Pernyataan ini sekaligus menjadi sorotan publik karena menyoroti peran institusi keamanan dalam konteks pertanian nasional. Prabowo menekankan bahwa pengelolaan sektor pertanian seharusnya berada di bawah kementerian terkait, bukan di tangan aparat kepolisian atau militer.
Berikut beberapa poin penting yang disampaikan oleh Prabowo:
- Indonesia memiliki kemandirian produksi pupuk, namun tetap terbuka untuk kerjasama bilateral bila menguntungkan kedua belah pihak.
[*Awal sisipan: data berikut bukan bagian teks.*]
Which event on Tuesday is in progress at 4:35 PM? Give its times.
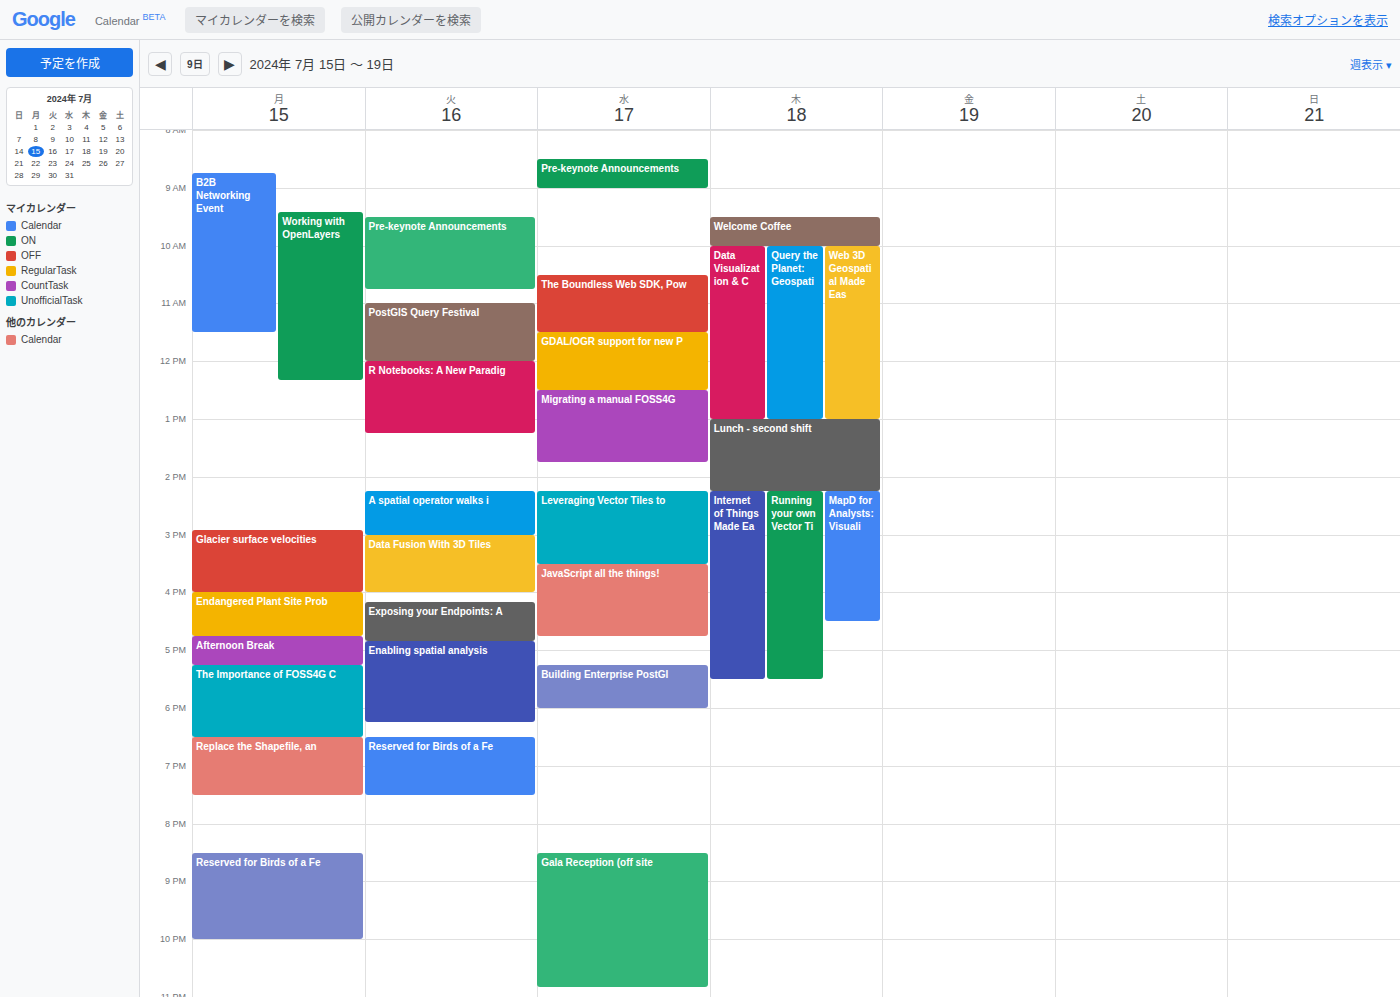
"Exposing your Endpoints: A", 4:10 PM to 4:50 PM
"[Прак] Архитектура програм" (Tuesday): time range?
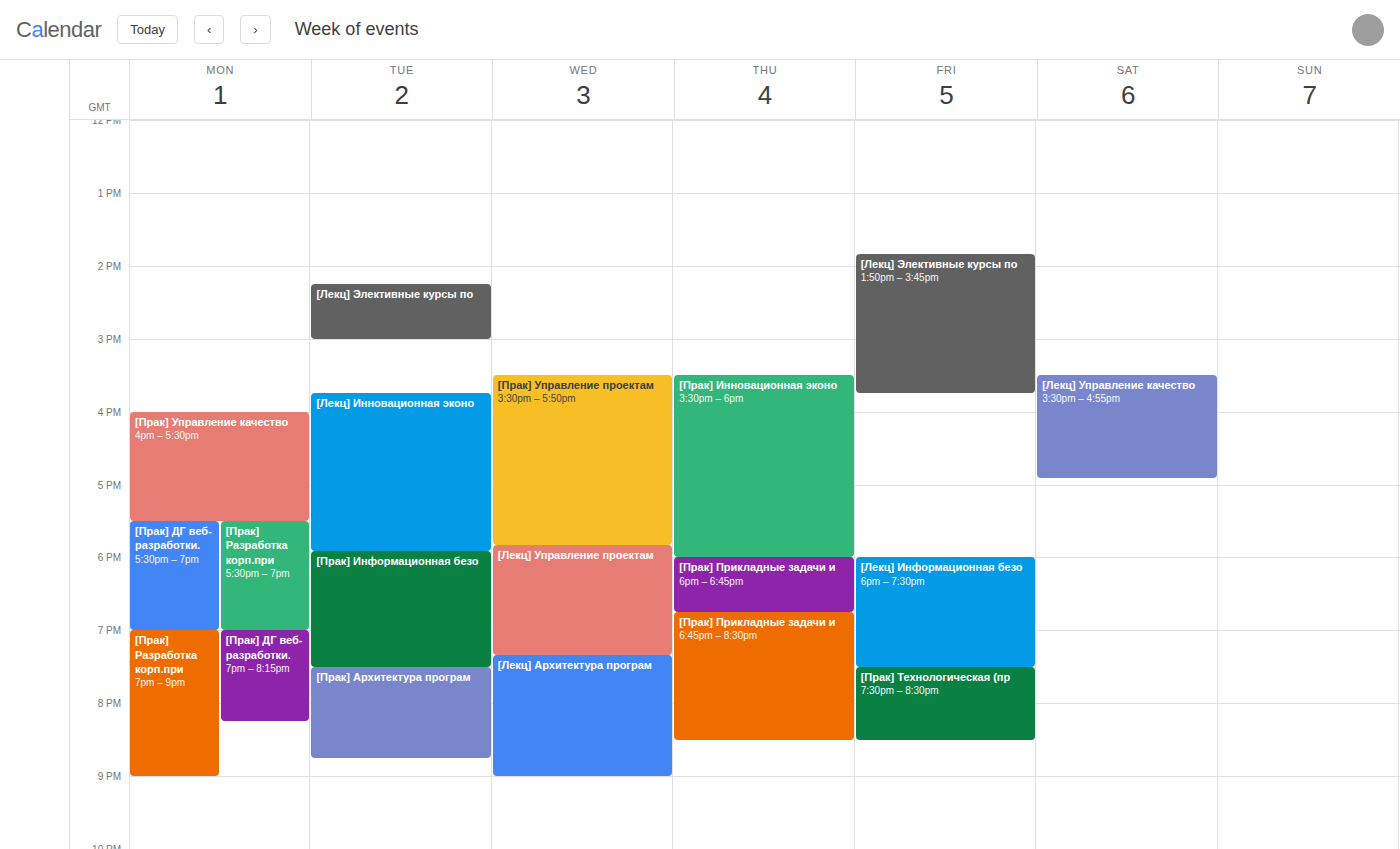
7:30 PM to 8:45 PM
- Polisi tidak memiliki mandat dalam mengatur kebijakan pertanian; tugas utama mereka tetap pada penegakan hukum.
- Keterlibatan militer dalam aktivitas pertanian biasanya bersifat temporer, seperti bantuan penanggulangan bencana atau program ketahanan pangan.
- Penggunaan sumber daya militer untuk kegiatan pertanian harus dipertimbangkan secara hati-hati agar tidak mengganggu tugas utama pertahanan negara.
Prabowo menutup pernyataannya dengan menegaskan pentingnya sinergi antara pemerintah, petani, dan lembaga terkait untuk meningkatkan produktivitas pertanian, sekaligus menolak persepsi bahwa aparat keamanan menjadi pengelola utama sektor tersebut.